Suites de l’affaire du désarmement de l’usine Lafarge de Bouc-bel-Air. Deux nouvelles mises en examen ont été prononcées par la juge d’instruction ce vendredi 5 avril. Convoquées, ces deux personnes ont pu être assistées d’un rassemblement de soutien lors duquel plusieurs prises de parole ose sont tenues. Des membres de la Ligue des Droits de l’Homme, du comité affaires sensibles de Lyon, de la Quadrature du Net ainsi que le comité local des Soulèvements de la Terre se sont succédés au micro devant le tribunal :

Des voix contre le béton et son monde from primitivi on Vimeo.

Le GIEC contre NGE

Sur une note plus optimiste et enjouée, le GIEC angevin a rendu un rapport accablant contre l’entreprise NGE qui participe à la construction de l’A69. Le voici.

Il y a quelques jours, nous avons enrayé les moteurs de toutes les machines sur le chantier NGE du Pont et du Barreau de Camélat reliant Brax à Colayrac-Saint-Cirq près d’Agen.

--- Consigne de travail A ---
Recopiez le passage du texte sur l'usine Lafarge qui commence par "Sur une note" et se termine par "l’A69. Le voici.", en substituant "sévère" à "accablant".
--- Consigne de travail B ---
Selon le texte sur l'usine Lafarge, quel jour les deux nouvelles mises en examen ont-elles été prononcées par la juge d'instruction ?

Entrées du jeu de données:
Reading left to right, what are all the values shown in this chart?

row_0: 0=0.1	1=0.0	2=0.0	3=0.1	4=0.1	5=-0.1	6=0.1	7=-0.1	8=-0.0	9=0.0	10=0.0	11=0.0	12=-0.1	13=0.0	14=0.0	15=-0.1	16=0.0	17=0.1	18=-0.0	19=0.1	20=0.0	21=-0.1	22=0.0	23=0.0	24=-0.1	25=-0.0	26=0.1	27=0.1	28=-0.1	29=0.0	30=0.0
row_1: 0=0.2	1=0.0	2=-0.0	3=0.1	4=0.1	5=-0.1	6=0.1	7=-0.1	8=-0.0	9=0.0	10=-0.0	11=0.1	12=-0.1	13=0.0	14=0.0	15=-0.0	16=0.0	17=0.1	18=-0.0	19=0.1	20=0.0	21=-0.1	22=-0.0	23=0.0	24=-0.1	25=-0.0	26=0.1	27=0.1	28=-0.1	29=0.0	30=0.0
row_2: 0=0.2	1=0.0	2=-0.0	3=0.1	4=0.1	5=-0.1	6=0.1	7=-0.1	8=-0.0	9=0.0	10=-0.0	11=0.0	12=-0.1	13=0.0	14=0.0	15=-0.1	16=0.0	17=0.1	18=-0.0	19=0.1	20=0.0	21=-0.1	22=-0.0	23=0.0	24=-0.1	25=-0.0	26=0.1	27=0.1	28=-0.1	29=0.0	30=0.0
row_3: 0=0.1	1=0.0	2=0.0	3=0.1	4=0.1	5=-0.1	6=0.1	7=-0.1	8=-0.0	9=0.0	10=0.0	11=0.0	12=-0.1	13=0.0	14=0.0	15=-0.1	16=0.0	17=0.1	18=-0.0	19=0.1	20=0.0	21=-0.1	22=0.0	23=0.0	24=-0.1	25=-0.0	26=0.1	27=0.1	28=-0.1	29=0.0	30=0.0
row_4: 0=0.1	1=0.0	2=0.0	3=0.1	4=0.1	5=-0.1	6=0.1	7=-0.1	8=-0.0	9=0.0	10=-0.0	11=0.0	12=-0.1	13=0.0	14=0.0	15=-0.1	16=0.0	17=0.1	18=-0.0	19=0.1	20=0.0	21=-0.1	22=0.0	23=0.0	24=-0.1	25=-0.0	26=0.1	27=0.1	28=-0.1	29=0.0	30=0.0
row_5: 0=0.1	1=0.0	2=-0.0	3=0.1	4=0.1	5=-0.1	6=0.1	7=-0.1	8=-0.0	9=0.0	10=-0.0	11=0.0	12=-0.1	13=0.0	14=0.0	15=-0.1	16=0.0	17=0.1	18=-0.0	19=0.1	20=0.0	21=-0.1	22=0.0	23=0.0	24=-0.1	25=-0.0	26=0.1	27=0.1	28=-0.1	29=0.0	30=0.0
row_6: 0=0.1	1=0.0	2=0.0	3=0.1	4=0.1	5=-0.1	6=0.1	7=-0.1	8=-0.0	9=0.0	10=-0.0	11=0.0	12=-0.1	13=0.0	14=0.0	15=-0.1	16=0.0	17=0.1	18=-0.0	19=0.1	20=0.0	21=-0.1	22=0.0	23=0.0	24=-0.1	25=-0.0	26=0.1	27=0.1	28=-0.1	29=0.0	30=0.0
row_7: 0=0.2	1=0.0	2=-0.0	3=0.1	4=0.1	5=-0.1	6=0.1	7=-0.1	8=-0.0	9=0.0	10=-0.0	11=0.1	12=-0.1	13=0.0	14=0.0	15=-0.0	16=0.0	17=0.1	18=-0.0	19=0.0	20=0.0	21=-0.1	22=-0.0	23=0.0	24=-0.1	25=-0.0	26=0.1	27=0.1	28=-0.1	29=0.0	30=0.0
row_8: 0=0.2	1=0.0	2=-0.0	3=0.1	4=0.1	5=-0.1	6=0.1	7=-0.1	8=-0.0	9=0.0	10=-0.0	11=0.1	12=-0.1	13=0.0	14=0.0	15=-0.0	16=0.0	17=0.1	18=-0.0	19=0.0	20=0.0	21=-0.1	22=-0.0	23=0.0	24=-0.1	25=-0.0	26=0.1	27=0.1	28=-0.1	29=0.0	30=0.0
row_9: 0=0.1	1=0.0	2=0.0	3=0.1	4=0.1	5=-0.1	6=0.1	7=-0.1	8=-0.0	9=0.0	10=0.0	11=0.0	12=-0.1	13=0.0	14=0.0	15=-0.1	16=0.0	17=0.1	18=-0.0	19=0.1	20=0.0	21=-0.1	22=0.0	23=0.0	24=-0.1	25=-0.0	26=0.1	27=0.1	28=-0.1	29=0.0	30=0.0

--- Solution proposée A ---
Sur une note plus optimiste et enjouée, le GIEC angevin a rendu un rapport sévère contre l’entreprise NGE qui participe à la construction de l’A69. Le voici.

--- Solution proposée B ---
Le vendredi 5 avril.